Rocky Mountain Log Homes

One of the most confounding doctrines in federal arbitration jurisprudence is the severability doctrine.  The U.S. Supreme Court has held, since Prima Paint in 1967, that courts must enforce arbitration clauses within contracts, even if the entire contract is invalid or unenforceable.  (Most non-arbitration geeks don’t believe me when I tell them that’s the law.)  The only time a court can address the argument for invalidity is if the litigant directs it specifically at the arbitration clause.  For example, an argument that the elves’ contract with Santa is invalid because it’s illegal to pay them in candy canes is an argument about the contract as a whole, and would get sent to arbitration if the elves’ contract had a valid arbitration clause.  On the other hand, an argument that the arbitration clause in the elves’ contract with Santa is unconscionable because it calls for arbitration in the South Pole with Mrs. Claus as the arbitrator *is* specific to the arbitration clause, and should be decided by the court.  Unless, of course, the arbitration clause clearly and unmistakably delegated questions of validity to an arbitrator…
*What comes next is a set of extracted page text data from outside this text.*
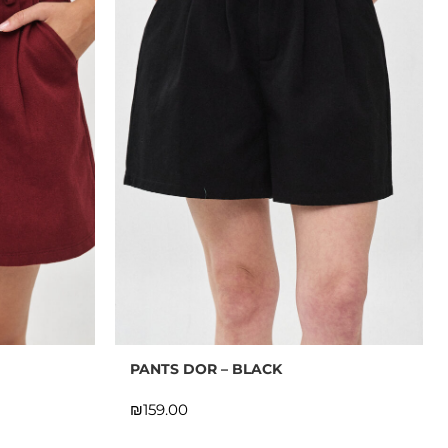
PANTS DOR – BLACK
₪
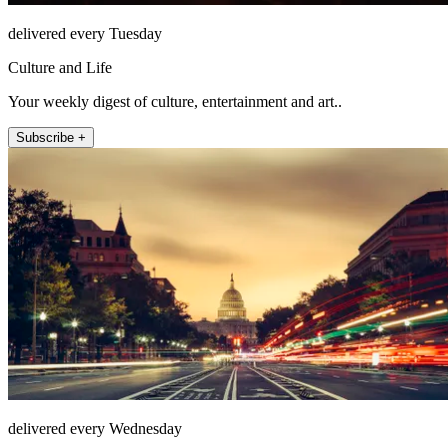
delivered every Tuesday
Culture and Life
Your weekly digest of culture, entertainment and art..
Subscribe +
delivered every Wednesday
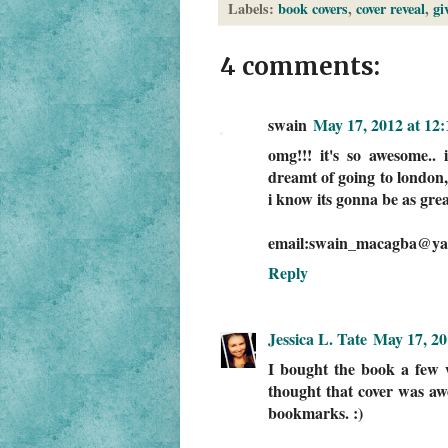
Labels:
book covers
,
cover reveal
,
gi
4 comments:
swain
May 17, 2012 at 12
omg!!! it's so awesome.. i
dreamt of going to london, 
i know its gonna be as grea
email:swain_macagba@ya
Reply
Jessica L. Tate
May 17, 20
I bought the book a few w
thought that cover was aw
bookmarks. :)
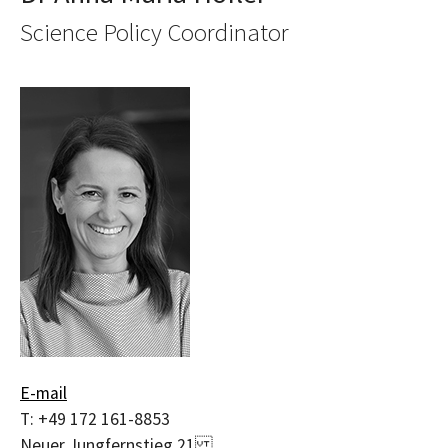
Science Policy Coordinator
E-mail
T:
+49 172 161-8853
Neuer Jungfernstieg 21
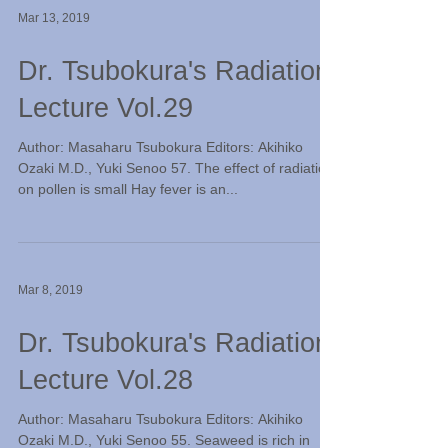
Mar 13, 2019
Dr. Tsubokura's Radiation
Lecture Vol.29
Author: Masaharu Tsubokura Editors: Akihiko
Ozaki M.D., Yuki Senoo 57. The effect of radiation
on pollen is small Hay fever is an...
Mar 8, 2019
Dr. Tsubokura's Radiation
Lecture Vol.28
Author: Masaharu Tsubokura Editors: Akihiko
Ozaki M.D., Yuki Senoo 55. Seaweed is rich in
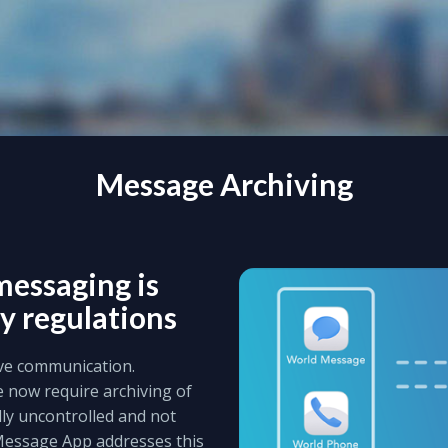
Message Archiving
messaging is
y regulations
ive communication.
e now require archiving of
lly uncontrolled and not
Message App addresses this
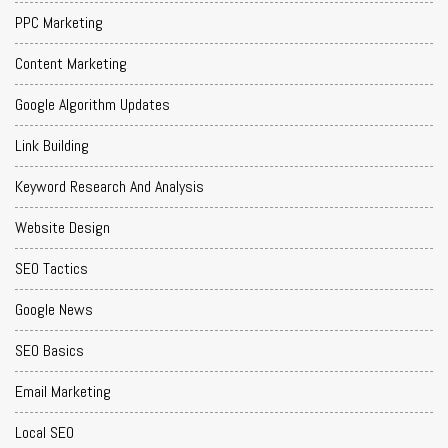
PPC Marketing
Content Marketing
Google Algorithm Updates
Link Building
Keyword Research And Analysis
Website Design
SEO Tactics
Google News
SEO Basics
Email Marketing
Local SEO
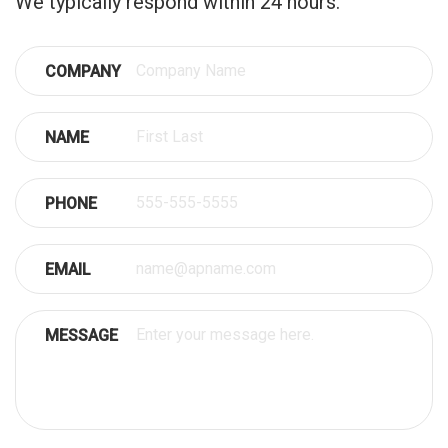
We typically respond within 24 hours.
COMPANY
NAME
PHONE
EMAIL
MESSAGE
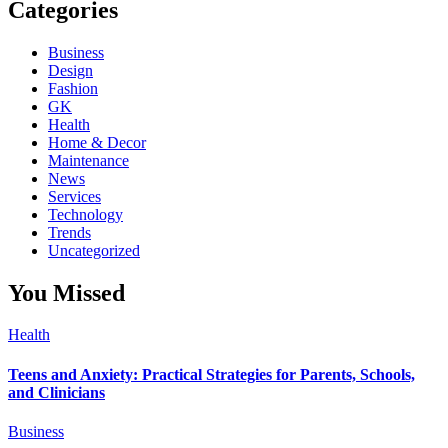
Categories
Business
Design
Fashion
GK
Health
Home & Decor
Maintenance
News
Services
Technology
Trends
Uncategorized
You Missed
Health
Teens and Anxiety: Practical Strategies for Parents, Schools,
and Clinicians
Business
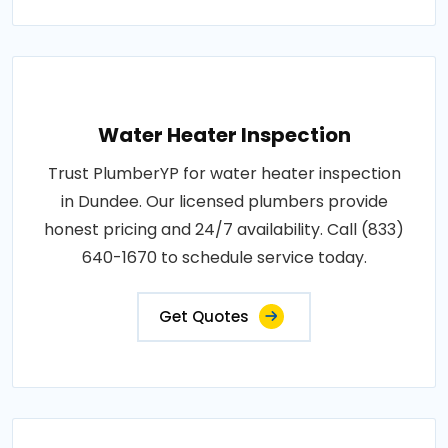
Water Heater Inspection
Trust PlumberYP for water heater inspection
in Dundee. Our licensed plumbers provide
honest pricing and 24/7 availability. Call (833)
640-1670 to schedule service today.
Get Quotes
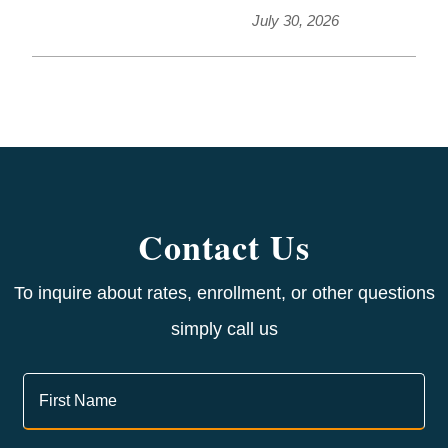
July 30, 2026
Contact Us
To inquire about rates, enrollment, or other questions
simply call us
Contact
Us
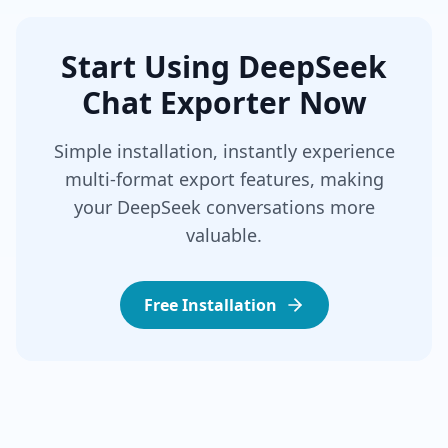
Start Using DeepSeek
Chat Exporter Now
Simple installation, instantly experience
multi-format export features, making
your DeepSeek conversations more
valuable.
Free Installation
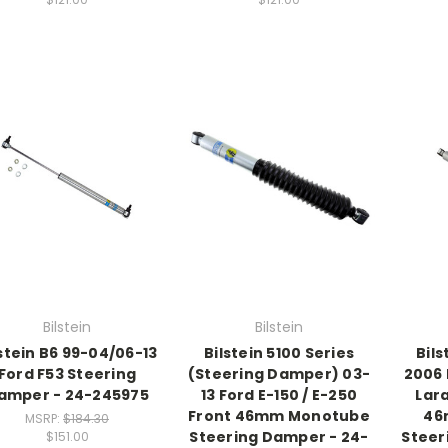
Bilstein
Bilstein
lstein B6 99-04/06-13
Bilstein 5100 Series
Bils
Ford F53 Steering
(Steering Damper) 03-
2006
amper - 24-245975
13 Ford E-150 / E-250
Lar
Front 46mm Monotube
46
MSRP:
$184.30
Steering Damper - 24-
Steer
$151.00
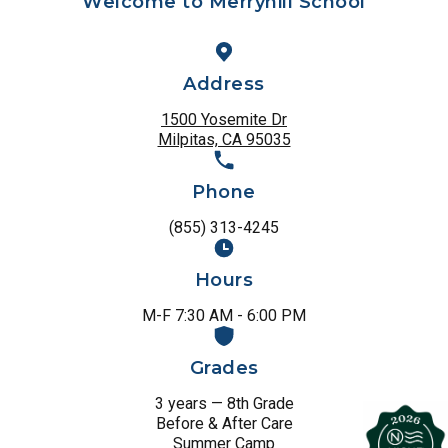
Welcome to Merryhill School
Address
1500 Yosemite Dr
Milpitas, CA 95035
Phone
(855) 313-4245
Hours
M-F 7:30 AM - 6:00 PM
Grades
3 years — 8th Grade
Before & After Care
Summer Camp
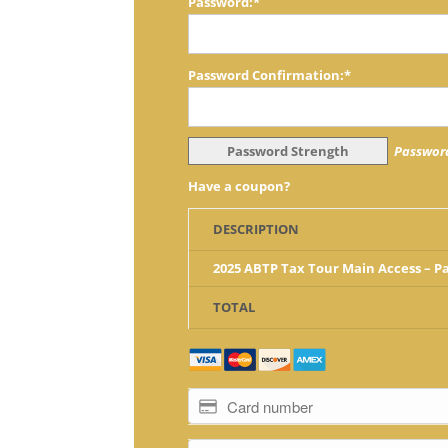
Password:*
Password Confirmation:*
Password Strength
Password
Have a coupon?
DESCRIPTION
2025 ABTP Tax Tour Main Access – 
TOTAL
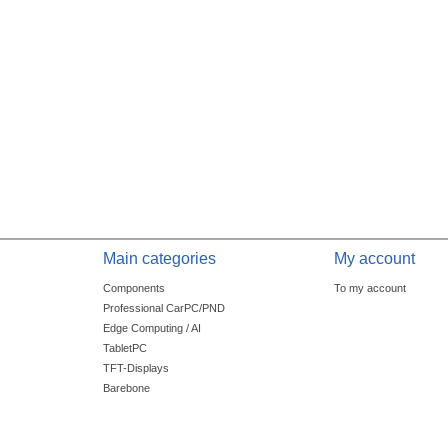
Main categories
My account
Components
To my account
Professional CarPC/PND
Edge Computing / AI
TabletPC
TFT-Displays
Barebone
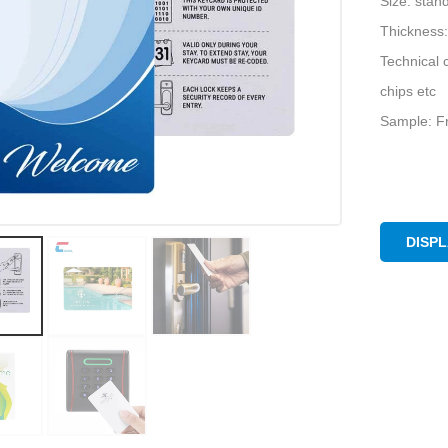
Size: sta
Thickness:
Technical 
chips etc
Sample: Fr
DISP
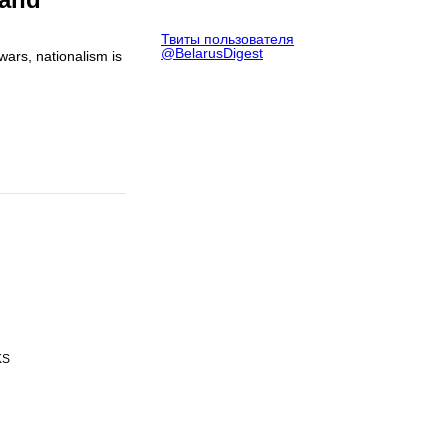
Твиты пользователя
@BelarusDigest
wars, nationalism is
KS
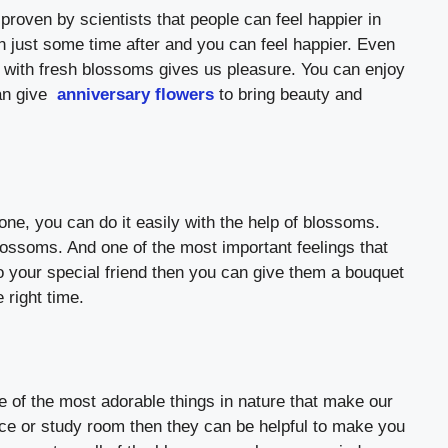
proven by scientists that people can feel happier in
 just some time after and you can feel happier. Even
 with fresh blossoms gives us pleasure. You can enjoy
an give
anniversary flowers
to bring beauty and
ne, you can do it easily with the help of blossoms.
lossoms. And one of the most important feelings that
o your special friend then you can give them a bouquet
 right time.
 of the most adorable things in nature that make our
ice or study room then they can be helpful to make you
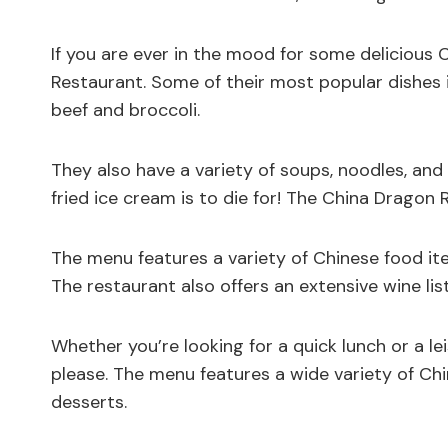
If you are ever in the mood for some delicious
Restaurant. Some of their most popular dishes 
beef and broccoli.
They also have a variety of soups, noodles, and 
fried ice cream is to die for! The China Dragon 
The menu features a variety of Chinese food ite
The restaurant also offers an extensive wine lis
Whether you’re looking for a quick lunch or a le
please. The menu features a wide variety of Chi
desserts.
Two courts recently had an opportunity to remind litigants of the severability doctrine.  In Rogers v. Swepi LP, 2018 WL 6444014 (6th Cir. Dec. 10, 2018), the Sixth Circuit reversed a district court judge who failed to apply the severability doctrine.  In Rogers, a putative class of landowners brought suit against Shell for claims arising out of lease agreements.  Shell responded by moving to compel arbitration.  The landowners argued that the arbitration clause within the lease agreement (as well as the whole “second phase” of the lease) was only triggered upon payment of a bonus.  The court found this was an attack on more than just the arbitration clause, and therefore application of the severability doctrine called for the issue of arbitrability to be decided by an arbitrator.  (However, whether class arbitration was permissible should be decided by the court on remand.)

Similarly, the Supreme Court of Montana sent a dispute over arbitrability to an arbitrator in Peeler v. Rocky Mountain Log Homes Canada, Inc., 2018 WL 6498693 (Mont. Dec 11, 2018).   In Peeler, an owner sued both the design professional and contractor over claims relating to construction of a custom log home.  Only the contractor’s agreement had an arbitration clause, but the complaint alleged the design firm was an affiliated entity that should be treated the same as the contractor.  So the contractor and design firm moved to compel arbitration.  The homeowner argued that the arbitration agreement was permissive, not mandatory, and that the defendants had waived their right to arbitrate by waiting to assert it until after he filed suit.  Those arguments did not prevail at the trial court or the appellate court.  The Montana Supreme Court noted that the defendants did not waive their right to arbitrate, and because the owner did not challenge the validity or enforceability of the arbitration agreement, his arguments should be heard by an arbitrator.  Finally, the court found that the design firm could compel arbitration as a matter of equitable estoppel.

Speaking of construction cases, the Supreme Court of Nevada continues its campaign to remind all construction litigators that the FEDERAL Arbitration Act governs even local disputes between homeowners and contractors.  Since its Ballasteros decision in February of this year, it has issued two more decisions reiterating that holding: Lanier, 2018 WL 6264809 (Nev. Nov. 28, 2018), and Greystone Nevada, 2018 WL 6264756 (Ne. Nov. 28, 2018).  As evidence of interstate commerce, Lanier points to three things: the builder was incorporated in Delaware while the homeowners were Nevada residents, the large number of subcontractors and material suppliers who worked on the home made it likely that at least some of them are engaged in interstate commerce, and “in the aggregate, the general practice of developing, buying, and selling homes substantially affects interstate commerce.”  All of this mattered because trial court judges were relying on Nevada anti-arbitration rules to refuse to compel arbitration.  Those rules are preempted if the dispute is governed by the FAA.